My opinion is that we should not use these technologies to replace what has worked well in the past, but to improve things that have not worked. Face-to-face group discussions and lectures work well much of the time, but of course, there are times when students need additional support. For instance, I teach writing, and it is impossible to address the needs of every student during regular class time. Each student struggles with his or her own weaknesses. A more advanced student may be ready to understand the nuance of voice in writing, while someone with emerging skills needs to review comma rules. Without Web 2.0 technology, one of my only alternatives is to schedule one-on-one consultations with students to address their individual needs. There is nothing wrong with this, and I still often schedule meetings if I feel like that would best meet the needs of the student. However, right now I have three classes with a total of approximately 60 students. It is quite difficult to arrange a physical meeting outside of class with even half of them over the course of a semester. Yet I can use technology in all kinds of innovative ways to give individual instruction. These methods are more efficient (I can use the same tutorial for multiple students, rather than having to repeat the same information dozens of times), and many times the technology meets a wider variety of learning styles.

I also believe that the use of technology can just make things more interesting. I make YouTube videos concerning grammar rules, which I include when I give feedback on papers. This is, in my opinion, a more dynamic way to give feedback than simply circling an error and scribbling "comma splice" in the margin.

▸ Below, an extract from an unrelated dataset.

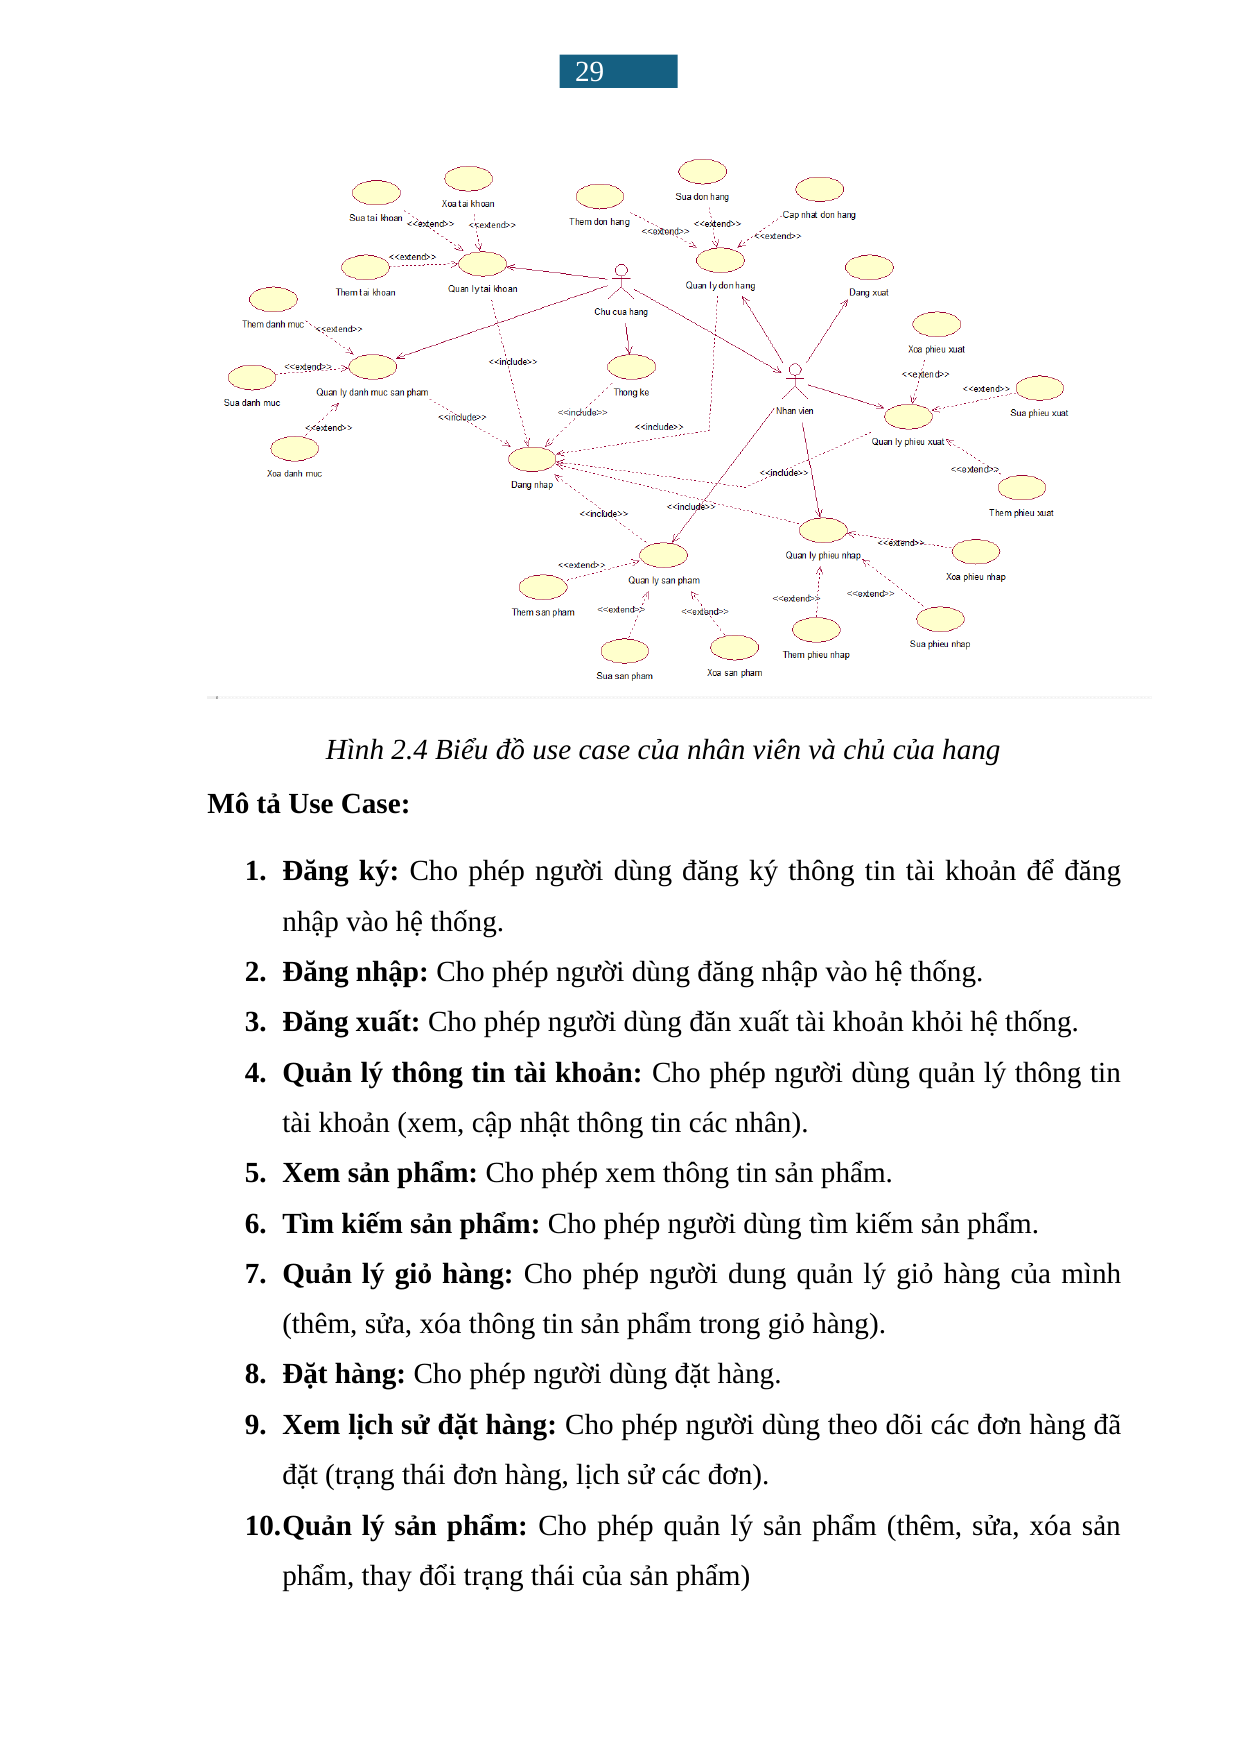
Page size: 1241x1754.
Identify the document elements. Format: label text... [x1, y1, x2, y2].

Again, as the old saying goes, if it ain't broke, don't fix it. In my opinion, technology alone will never be able to replace a good teacher. And the use of technology does not automatically make someone a good teacher. But if someone is a good teacher AND they find ways to use technology to augment their methods--really, who could argue against that? I have to admit that I feel a nagging suspicion that educators who protest the advance of technology for pedagogical reasons may really be expressing a fear of the unknown, or a fear than they may become obsolete or irrelevant. I understand some of the skepticism; technology by itself does not replace teaching. But why not use every tool we have in the best way we can?
I think part of what kids need to learn is how to make the decision about what to use and when. True, they might not use an online environment to do a purchase order - but they might need it for something else. When the time comes for them to use a tool . . . any tool . . . they need to have the background knowledge to make wise decisions for themselves.
Raising a hand and participating verbally - very important. Composing and writing a well thought-out discussion response - also, very important.
First, I don't think it's unrealistic to assume that a student in today's workforce will be asked to use some kind of electronic gadget and/or technology to get his/her work done. The UPS delivery person, for example, uses a touch pad that is linked to a database. So, knowing how some technology works can be important in any position.

Secondly, it makes me wonder if he lectures primarily or is more differentiated in his teaching approach. While I don't think that lecture is a bad thing, I do believe that small group work and interaction is pretty effective in student learning. Using technology is just an outgrowth of that and not a replacement.

Finally, I think it's clever for teachers to use blogs, wikis, and microblogging to inform students of what's happening in class. It hold the students accountable for getting their work done, at the very least. On the other end of the spectrum, I can see how it fires the kids up and encourages them to take learning into their own hands, expanding upon what they know and want to know.